**Exercise directions**
Write out only the opening lines of the entries, through the line with "potted plant [484,299,521,377]".

Indoor scene change data:
§

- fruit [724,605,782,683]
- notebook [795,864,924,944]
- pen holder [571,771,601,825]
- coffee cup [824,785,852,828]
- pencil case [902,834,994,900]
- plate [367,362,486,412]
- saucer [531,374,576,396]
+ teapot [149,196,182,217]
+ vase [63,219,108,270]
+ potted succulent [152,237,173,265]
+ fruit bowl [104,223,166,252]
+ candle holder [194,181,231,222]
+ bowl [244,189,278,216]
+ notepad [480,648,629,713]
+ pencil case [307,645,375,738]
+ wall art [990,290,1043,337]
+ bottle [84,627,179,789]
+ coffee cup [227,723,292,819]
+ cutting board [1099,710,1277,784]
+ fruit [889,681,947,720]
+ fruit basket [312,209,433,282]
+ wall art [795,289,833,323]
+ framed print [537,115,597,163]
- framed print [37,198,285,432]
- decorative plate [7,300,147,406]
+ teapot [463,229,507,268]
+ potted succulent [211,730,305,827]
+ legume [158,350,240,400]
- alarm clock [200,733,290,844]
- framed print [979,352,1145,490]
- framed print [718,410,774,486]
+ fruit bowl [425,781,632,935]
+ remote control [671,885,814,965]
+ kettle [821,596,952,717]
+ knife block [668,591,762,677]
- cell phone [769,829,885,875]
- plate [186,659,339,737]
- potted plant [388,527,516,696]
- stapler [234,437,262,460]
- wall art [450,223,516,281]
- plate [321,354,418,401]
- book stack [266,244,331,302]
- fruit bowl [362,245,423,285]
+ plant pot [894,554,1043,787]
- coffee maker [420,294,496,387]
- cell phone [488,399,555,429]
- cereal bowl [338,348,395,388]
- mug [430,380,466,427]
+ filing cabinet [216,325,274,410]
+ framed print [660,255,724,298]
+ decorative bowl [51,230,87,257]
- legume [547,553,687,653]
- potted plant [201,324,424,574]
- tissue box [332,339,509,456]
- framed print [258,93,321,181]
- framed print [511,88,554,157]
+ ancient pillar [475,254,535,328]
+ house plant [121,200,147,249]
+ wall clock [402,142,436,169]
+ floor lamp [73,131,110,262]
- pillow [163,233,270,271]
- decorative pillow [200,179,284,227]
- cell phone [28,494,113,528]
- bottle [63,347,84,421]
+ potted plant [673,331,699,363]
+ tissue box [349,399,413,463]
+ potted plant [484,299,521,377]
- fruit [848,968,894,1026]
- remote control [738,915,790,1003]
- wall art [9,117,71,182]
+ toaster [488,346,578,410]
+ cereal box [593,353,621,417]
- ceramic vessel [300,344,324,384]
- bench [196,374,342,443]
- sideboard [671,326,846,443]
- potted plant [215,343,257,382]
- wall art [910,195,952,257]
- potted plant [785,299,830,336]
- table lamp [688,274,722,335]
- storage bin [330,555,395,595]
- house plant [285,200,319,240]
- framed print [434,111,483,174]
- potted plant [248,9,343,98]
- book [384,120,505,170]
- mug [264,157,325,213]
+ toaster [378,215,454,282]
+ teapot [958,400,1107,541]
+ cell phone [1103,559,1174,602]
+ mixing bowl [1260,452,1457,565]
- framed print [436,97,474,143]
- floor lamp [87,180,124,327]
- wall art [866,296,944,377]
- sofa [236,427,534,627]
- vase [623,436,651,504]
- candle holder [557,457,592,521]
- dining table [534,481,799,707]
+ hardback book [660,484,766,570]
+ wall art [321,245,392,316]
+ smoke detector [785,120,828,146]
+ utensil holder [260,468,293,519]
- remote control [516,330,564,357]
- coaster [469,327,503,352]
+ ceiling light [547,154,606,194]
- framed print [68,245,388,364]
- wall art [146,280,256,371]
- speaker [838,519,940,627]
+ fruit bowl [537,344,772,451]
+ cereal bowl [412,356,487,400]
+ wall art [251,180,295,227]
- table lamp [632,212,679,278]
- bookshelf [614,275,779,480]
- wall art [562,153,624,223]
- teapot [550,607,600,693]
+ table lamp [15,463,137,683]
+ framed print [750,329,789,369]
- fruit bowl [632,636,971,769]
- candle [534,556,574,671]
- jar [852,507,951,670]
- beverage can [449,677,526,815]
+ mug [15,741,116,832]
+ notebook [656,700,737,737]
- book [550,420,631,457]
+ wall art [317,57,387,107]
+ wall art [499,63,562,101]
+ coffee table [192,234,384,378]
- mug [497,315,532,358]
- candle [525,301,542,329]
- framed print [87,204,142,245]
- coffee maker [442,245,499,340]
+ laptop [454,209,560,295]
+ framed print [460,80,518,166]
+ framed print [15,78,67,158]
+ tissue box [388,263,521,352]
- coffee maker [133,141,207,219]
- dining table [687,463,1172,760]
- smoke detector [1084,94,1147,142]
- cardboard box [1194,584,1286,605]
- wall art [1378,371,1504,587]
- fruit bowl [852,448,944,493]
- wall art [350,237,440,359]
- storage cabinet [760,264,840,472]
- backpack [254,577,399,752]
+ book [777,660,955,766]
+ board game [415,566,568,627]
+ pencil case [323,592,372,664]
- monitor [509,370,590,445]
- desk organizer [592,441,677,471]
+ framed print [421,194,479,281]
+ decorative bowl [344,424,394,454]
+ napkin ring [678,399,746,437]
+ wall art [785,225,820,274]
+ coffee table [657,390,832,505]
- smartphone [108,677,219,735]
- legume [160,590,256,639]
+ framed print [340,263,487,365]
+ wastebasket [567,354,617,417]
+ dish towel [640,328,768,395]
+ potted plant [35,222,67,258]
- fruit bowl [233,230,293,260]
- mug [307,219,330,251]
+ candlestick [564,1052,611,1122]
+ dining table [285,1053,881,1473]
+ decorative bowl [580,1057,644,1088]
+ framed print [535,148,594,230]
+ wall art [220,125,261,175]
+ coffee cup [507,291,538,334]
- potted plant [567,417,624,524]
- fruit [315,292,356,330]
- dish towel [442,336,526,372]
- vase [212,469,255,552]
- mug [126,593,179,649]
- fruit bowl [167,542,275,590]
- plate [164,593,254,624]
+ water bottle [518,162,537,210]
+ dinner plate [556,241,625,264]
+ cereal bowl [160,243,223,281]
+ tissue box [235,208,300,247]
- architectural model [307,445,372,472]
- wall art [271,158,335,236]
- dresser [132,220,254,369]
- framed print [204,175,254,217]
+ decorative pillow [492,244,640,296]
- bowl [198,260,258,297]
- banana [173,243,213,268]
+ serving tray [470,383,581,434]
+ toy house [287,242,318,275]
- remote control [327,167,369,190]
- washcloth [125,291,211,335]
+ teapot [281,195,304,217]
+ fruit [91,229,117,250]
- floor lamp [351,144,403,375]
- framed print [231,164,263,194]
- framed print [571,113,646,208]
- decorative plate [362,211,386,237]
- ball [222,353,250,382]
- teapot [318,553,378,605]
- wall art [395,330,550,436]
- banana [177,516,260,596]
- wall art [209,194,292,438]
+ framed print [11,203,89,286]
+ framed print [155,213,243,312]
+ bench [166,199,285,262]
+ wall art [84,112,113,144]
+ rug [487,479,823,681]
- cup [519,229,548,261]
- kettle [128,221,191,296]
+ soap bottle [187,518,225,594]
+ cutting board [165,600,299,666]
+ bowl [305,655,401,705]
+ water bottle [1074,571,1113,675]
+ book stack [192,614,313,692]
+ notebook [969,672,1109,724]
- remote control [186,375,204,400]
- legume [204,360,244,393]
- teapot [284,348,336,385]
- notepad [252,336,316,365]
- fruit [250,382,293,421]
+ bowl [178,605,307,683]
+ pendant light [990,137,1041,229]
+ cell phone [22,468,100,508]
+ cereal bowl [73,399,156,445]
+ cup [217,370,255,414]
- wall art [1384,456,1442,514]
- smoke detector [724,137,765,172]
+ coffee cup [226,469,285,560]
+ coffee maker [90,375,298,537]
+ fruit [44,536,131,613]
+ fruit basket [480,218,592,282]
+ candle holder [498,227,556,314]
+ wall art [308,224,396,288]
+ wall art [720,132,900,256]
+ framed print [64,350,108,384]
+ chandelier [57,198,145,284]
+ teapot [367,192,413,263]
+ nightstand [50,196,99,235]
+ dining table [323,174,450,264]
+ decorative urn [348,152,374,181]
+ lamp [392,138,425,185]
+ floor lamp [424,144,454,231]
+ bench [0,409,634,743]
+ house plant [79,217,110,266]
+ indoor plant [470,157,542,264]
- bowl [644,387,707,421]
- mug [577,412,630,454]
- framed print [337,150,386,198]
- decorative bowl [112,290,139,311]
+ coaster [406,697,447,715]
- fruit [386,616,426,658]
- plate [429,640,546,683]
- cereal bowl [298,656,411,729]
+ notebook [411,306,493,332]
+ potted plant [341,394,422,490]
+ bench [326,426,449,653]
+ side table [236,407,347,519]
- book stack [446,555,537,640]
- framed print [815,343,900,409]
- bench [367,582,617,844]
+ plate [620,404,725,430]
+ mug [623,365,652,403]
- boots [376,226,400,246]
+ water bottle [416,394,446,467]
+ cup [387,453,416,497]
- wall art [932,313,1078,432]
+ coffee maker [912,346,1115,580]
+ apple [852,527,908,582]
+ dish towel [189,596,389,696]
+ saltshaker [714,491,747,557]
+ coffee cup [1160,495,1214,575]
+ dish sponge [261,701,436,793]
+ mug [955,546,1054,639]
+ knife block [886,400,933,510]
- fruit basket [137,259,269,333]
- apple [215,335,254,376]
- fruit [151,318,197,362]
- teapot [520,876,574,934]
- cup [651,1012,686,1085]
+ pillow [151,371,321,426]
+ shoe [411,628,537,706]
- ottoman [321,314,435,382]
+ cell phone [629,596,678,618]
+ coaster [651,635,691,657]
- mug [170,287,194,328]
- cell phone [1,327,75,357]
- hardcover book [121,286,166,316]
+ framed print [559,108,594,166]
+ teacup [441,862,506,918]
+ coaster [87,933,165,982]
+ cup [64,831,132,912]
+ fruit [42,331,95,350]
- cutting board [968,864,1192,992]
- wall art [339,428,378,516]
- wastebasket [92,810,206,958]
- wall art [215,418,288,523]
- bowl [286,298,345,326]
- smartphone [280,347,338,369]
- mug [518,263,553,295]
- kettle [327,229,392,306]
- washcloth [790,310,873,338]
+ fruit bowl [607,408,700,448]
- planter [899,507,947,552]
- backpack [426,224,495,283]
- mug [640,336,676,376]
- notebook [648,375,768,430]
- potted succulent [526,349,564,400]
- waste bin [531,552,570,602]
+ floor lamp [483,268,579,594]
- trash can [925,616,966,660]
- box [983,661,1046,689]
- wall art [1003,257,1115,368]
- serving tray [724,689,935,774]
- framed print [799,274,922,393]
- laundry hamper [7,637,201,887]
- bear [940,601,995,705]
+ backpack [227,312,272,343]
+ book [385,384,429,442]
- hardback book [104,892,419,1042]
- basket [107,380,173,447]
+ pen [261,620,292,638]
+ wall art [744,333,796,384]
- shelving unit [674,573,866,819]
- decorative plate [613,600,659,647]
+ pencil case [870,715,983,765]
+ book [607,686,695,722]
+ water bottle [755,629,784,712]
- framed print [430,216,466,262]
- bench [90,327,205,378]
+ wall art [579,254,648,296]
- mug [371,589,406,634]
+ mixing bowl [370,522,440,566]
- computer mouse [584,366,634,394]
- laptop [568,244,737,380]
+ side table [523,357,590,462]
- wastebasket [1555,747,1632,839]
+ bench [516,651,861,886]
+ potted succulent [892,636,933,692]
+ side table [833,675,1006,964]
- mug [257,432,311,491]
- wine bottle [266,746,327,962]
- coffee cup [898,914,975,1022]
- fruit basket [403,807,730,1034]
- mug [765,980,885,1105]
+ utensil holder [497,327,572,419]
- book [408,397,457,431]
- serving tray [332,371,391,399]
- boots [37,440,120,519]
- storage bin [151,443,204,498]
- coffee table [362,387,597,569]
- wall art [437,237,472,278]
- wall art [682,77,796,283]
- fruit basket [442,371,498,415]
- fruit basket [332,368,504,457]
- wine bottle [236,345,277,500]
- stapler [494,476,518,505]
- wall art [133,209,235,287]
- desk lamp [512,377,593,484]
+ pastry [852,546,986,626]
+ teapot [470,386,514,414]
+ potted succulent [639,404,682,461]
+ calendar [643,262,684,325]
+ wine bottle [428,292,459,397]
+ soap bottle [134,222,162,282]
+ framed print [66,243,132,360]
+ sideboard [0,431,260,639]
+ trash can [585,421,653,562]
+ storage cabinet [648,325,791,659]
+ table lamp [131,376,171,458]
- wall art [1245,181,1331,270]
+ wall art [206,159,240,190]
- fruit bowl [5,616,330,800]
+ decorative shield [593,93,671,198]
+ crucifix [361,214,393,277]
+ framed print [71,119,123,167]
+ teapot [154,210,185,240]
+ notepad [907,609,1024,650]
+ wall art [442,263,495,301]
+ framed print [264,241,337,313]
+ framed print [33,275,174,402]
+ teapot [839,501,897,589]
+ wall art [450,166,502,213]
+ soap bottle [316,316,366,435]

§

**Exercise response**
- fruit [724,605,782,683]
- notebook [795,864,924,944]
- pen holder [571,771,601,825]
- coffee cup [824,785,852,828]
- pencil case [902,834,994,900]
- plate [367,362,486,412]
- saucer [531,374,576,396]
+ teapot [149,196,182,217]
+ vase [63,219,108,270]
+ potted succulent [152,237,173,265]
+ fruit bowl [104,223,166,252]
+ candle holder [194,181,231,222]
+ bowl [244,189,278,216]
+ notepad [480,648,629,713]
+ pencil case [307,645,375,738]
+ wall art [990,290,1043,337]
+ bottle [84,627,179,789]
+ coffee cup [227,723,292,819]
+ cutting board [1099,710,1277,784]
+ fruit [889,681,947,720]
+ fruit basket [312,209,433,282]
+ wall art [795,289,833,323]
+ framed print [537,115,597,163]
- framed print [37,198,285,432]
- decorative plate [7,300,147,406]
+ teapot [463,229,507,268]
+ potted succulent [211,730,305,827]
+ legume [158,350,240,400]
- alarm clock [200,733,290,844]
- framed print [979,352,1145,490]
- framed print [718,410,774,486]
+ fruit bowl [425,781,632,935]
+ remote control [671,885,814,965]
+ kettle [821,596,952,717]
+ knife block [668,591,762,677]
- cell phone [769,829,885,875]
- plate [186,659,339,737]
- potted plant [388,527,516,696]
- stapler [234,437,262,460]
- wall art [450,223,516,281]
- plate [321,354,418,401]
- book stack [266,244,331,302]
- fruit bowl [362,245,423,285]
+ plant pot [894,554,1043,787]
- coffee maker [420,294,496,387]
- cell phone [488,399,555,429]
- cereal bowl [338,348,395,388]
- mug [430,380,466,427]
+ filing cabinet [216,325,274,410]
+ framed print [660,255,724,298]
+ decorative bowl [51,230,87,257]
- legume [547,553,687,653]
- potted plant [201,324,424,574]
- tissue box [332,339,509,456]
- framed print [258,93,321,181]
- framed print [511,88,554,157]
+ ancient pillar [475,254,535,328]
+ house plant [121,200,147,249]
+ wall clock [402,142,436,169]
+ floor lamp [73,131,110,262]
- pillow [163,233,270,271]
- decorative pillow [200,179,284,227]
- cell phone [28,494,113,528]
- bottle [63,347,84,421]
+ potted plant [673,331,699,363]
+ tissue box [349,399,413,463]
+ potted plant [484,299,521,377]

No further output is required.